Wydarzenia przyspieszają, przeciwnik zdaje się przypuszczać zmasowany atak ze wszystkich stron. Jeśli ktoś w tych czasach nie wie, komu zawdzięczać będziemy pewne zwycięstwo, jest zgubiony.
„Ohyda spustoszenia” rozprzestrzenia się błyskawicznie z nieznanym dotychczas okrucieństwem. Dnia 16 lipca papież, można powiedzieć, skazał tradycyjną Mszę świętą na śmierć. W Fatimie zakazane jest udzielanie Komunii św. do ust, podobnie jak w coraz większej liczbie diecezji na całym świecie. Jeśli jakiś kapłan wciąż ośmiela się udzielać ludziom Komunii do ust, jest za to karany. Zważcie, że wielu z tych księży pozwala zmuszać się do udzielania Komunii św. na rękę, co oznacza, że wciąż potrzeba wiele, by zgłębić choć trochę całe tradycyjne nauczanie Kościoła. A przecież każda jedna Komunia św. na rękę jest obiektywnie straszliwym świętokradztwem! Niektórzy z tych kapłanów dosłownie duchowo giną, inni zwracają się ku wszelkiego rodzaju grupom charyzmatycznym i sektom, przywiązują się do niepotwierdzonych objawień, schodzą do podziemia, zostają samotnikami, przygotowującymi własną duchową strawę bez żadnego wsparcia ani przewodnictwa. Wywołuje to beznadziejny zamęt, wzrastający z dnia na dzień
w konserwatywnych kręgach.
Droga księży i wiernych do tradycyjnej Mszy św. jest często bardzo długa. Wiedzą bardzo niewiele o nieskażonym nauczaniu. Istnieje wielkie niebezpieczeństwo, że konserwatywni katolicy – opuszczeni przez swoich pasterzy i raz odrzuceni – rozdzielą się na tysiące małych sekt, z których
każda rozpadnie się w nicość po odejściu jej charyzmatycznego lidera, księdza lub wieszcza. To, według zaprzyjaźnionych dostojników, jest największym zagrożeniem dla tradycjonalistów.
Jak niewypowiedziane wdzięczni powinniśmy być zatem, że możemy być włączeni w mocną i solidną strukturę, która pozostaje niezłomnie wierna całej katolickiej prawdzie bez żadnych kompromisów ani dodatków; która, można rzec, dzięki opiece Bożej Opatrzności może kontynuować całe życie i pracę Świętej Matki Kościoła w miniaturze; która wolna jest od wszelkich błędów, jakie krążą w umysłach wielu księży i wiernych od 60 lat – częściowo z dobrymi intencjami, z braku znajomości katolickiej wiary nam przekazanej.
Ale to nie może nam wystarczać. Oprócz wysiłków przekazywania tego, cośmy sami otrzymali, jest jeszcze JEDEN środek zbawienia, którego nie używamy zbyt często, ponieważ nie doceniamy go wystarczająco. Można z łatwością zauważyć, że prawie wszyscy wyżej wspomniani
zdezorientowani kapłani i wierni mają wciąż, mimo wszystko, coś wspólnego, z szacunkiem traktują wspólną deskę ratunku: Niepokalaną i Jej Różaniec! – Według słów Matki Bożej z Fatimy, dwa ostatnie środki zbawienia na czasy ostateczne.
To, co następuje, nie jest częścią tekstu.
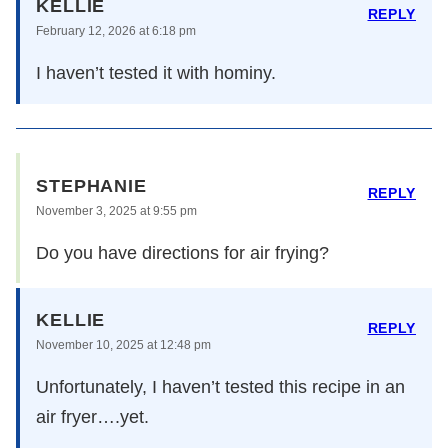
KELLIE
REPLY
February 12, 2026 at 6:18 pm
I haven’t tested it with hominy.
STEPHANIE
REPLY
November 3, 2025 at 9:55 pm
Do you have directions for air frying?
KELLIE
REPLY
November 10, 2025 at 12:48 pm
Unfortunately, I haven’t tested this recipe in an
air fryer….yet.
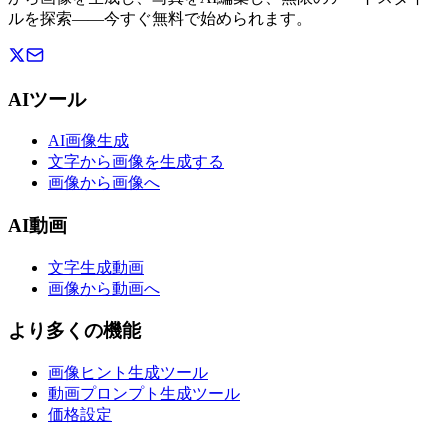
ルを探索——今すぐ無料で始められます。
AIツール
AI画像生成
文字から画像を生成する
画像から画像へ
AI動画
文字生成動画
画像から動画へ
より多くの機能
画像ヒント生成ツール
動画プロンプト生成ツール
価格設定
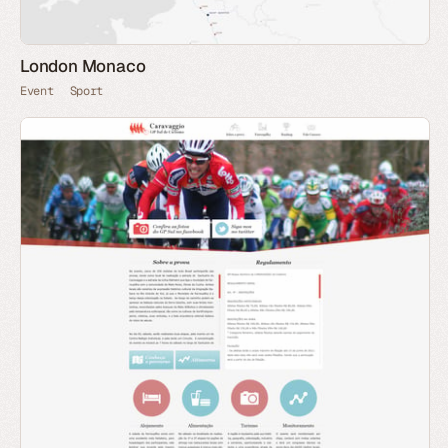
London Monaco
Event
Sport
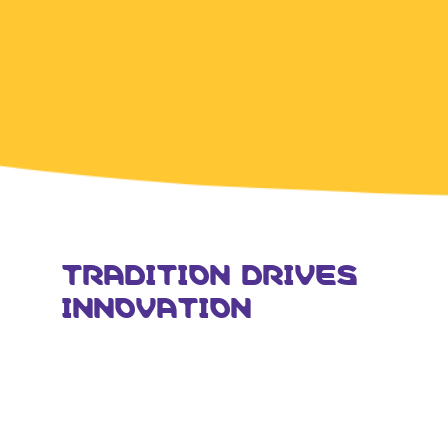
TRADITION DRIVES
INNOVATION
Jeśli bylibyśmy o tym jeszcze bardziej przekonani, to jako Rycerze Niepokalanej odpowiedzielibyśmy z jeszcze większym zapałem na apel Maryi z Fatimy: „Jezus pragnie użyć was, aby ludzie mogli mnie poznać i pokochać”. Jakaż to odpowiedzialna misja! Właśnie teraz, według wielu zaprzyjaźnionych kapłanów, jest najwyższy czas, by zalać ludzi dobrej woli pismami o Matce Bożej, wraz z cudownymi medalikami, z Jej prawdziwymi przesłaniami z La Salette, Lourdes i Fatimy. Ale nade wszystko, musimy zjednoczyć tych ludzi w małą armię, w duchową rodzinę, która dla wielu stanie się ostatnim pewnym światłem w ciemnościach naszych czasów. Otrzymają oni bowiem solidny duchowy pokarm i nauczanie, a przede wszystkim niezbędne środki, by nie poddawać się na tym padole łez.
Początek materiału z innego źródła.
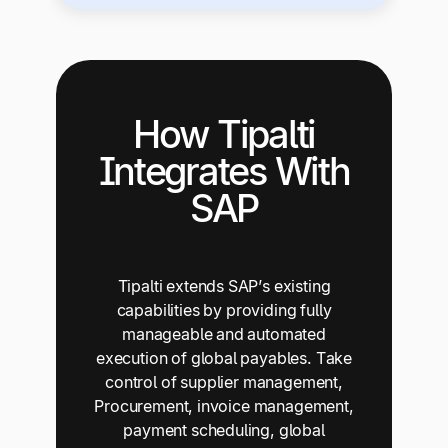
How Tipalti
Integrates With
SAP
Tipalti extends SAP’s existing
capabilities by providing fully
manageable and automated
execution of global payables. Take
control of supplier management,
Procurement, invoice management,
payment scheduling, global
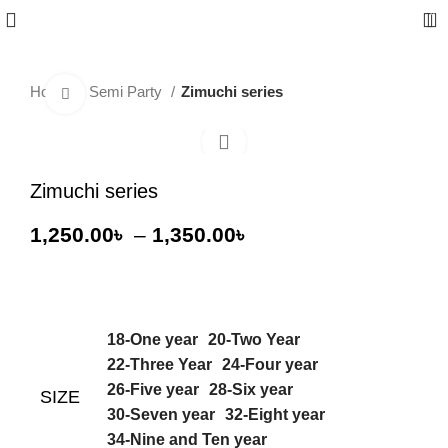
0
Home
Semi Party
Zimuchi series
Click to enlarge
-36%
Zimuchi series
1,250.00
৳
–
1,350.00
৳
18-One year
20-Two Year
22-Three Year
24-Four year
26-Five year
28-Six year
SIZE
30-Seven year
32-Eight year
34-Nine and Ten year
W całej naszej rozpaczy nie wolno nam przeoczyć tego, że nie ma nic bardziej chwalebnego ponad tę misję ratunkową, w którą się zaangażowaliśmy. Możemy więcej niż kiedykolwiek czynić dobro, możemy być JEJ narzędziem nawrócenia ludzi do Tradycji, do jedynej, prawdziwej, katolickiej i apostolskiej wiary. Im ciemniej wokół nas, tym jaśniej świeci Niepokalana – jak gwiazda morza, która prowadzi nas i ratuje dusze od zguby!
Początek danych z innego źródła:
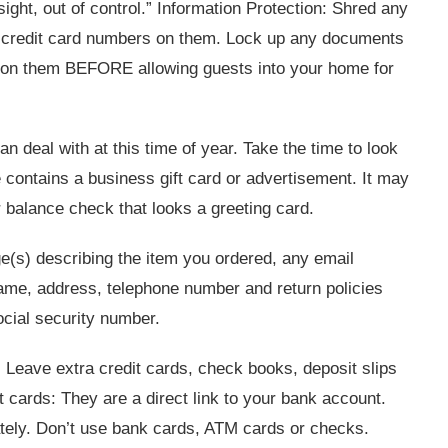
sight, out of control.” Information Protection: Shred any
th credit card numbers on them. Lock up any documents
ion on them BEFORE allowing guests into your home for
 deal with at this time of year. Take the time to look
contains a business gift card or advertisement. It may
r balance check that looks a greeting card.
e(s) describing the item you ordered, any email
ame, address, telephone number and return policies
cial security number.
 Leave extra credit cards, check books, deposit slips
t cards: They are a direct link to your bank account.
ately. Don’t use bank cards, ATM cards or checks.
Ostatnio centralę M.I. w Warszawie odwiedził Arcybiskup Emeryt Karagandy w Kazachstanie, Jan Lenga. Entuzjastycznie wykrzyknął: „To jest dzieło Boże na nasze czasy”. Obiecał też pomóc nam w rozpowszechnieniu pism i medalików. Inny prałat powiedział: „Teraz bardziej niż kiedykolwiek wy [miał na myśli nas, Rycerzy] możecie prowadzić ludzi do Boga przez Maryję”. Nigdy nie było tylu ludzi – świeckich, zakonników, księży i biskupów – poszukujących kontaktu z Tradycją. Okropne byłoby, gdyby ci poszukujący ludzie zostali potraktowani przez nas lekceważąco, ponieważ „nie mamy czasu”. To oczywiste, że gdy nasz obszar apostolatu się powiększa, Matka Boża zachęca nas, byśmy nie szczędzili wysiłków, aby zgromadzić jak najwięcej ludzi u JEJ stóp.
450 lat temu Matka Boża Różańcowa odniosła chwalebne zwycięstwo pod Lepanto. Mogła to uczynić, ponieważ miała narzędzia, które poświęciły temu swoje życie, czasem wręcz dosłownie, ginąc w bitwie. Z pewnością żołnierze Ligi Świętej nie byli święci, ale byli hojni i gotowi do poświęceń, pełnie zaufania do Matki Bożej. Jaki to przykład dla nas, by pójść w ich ślady!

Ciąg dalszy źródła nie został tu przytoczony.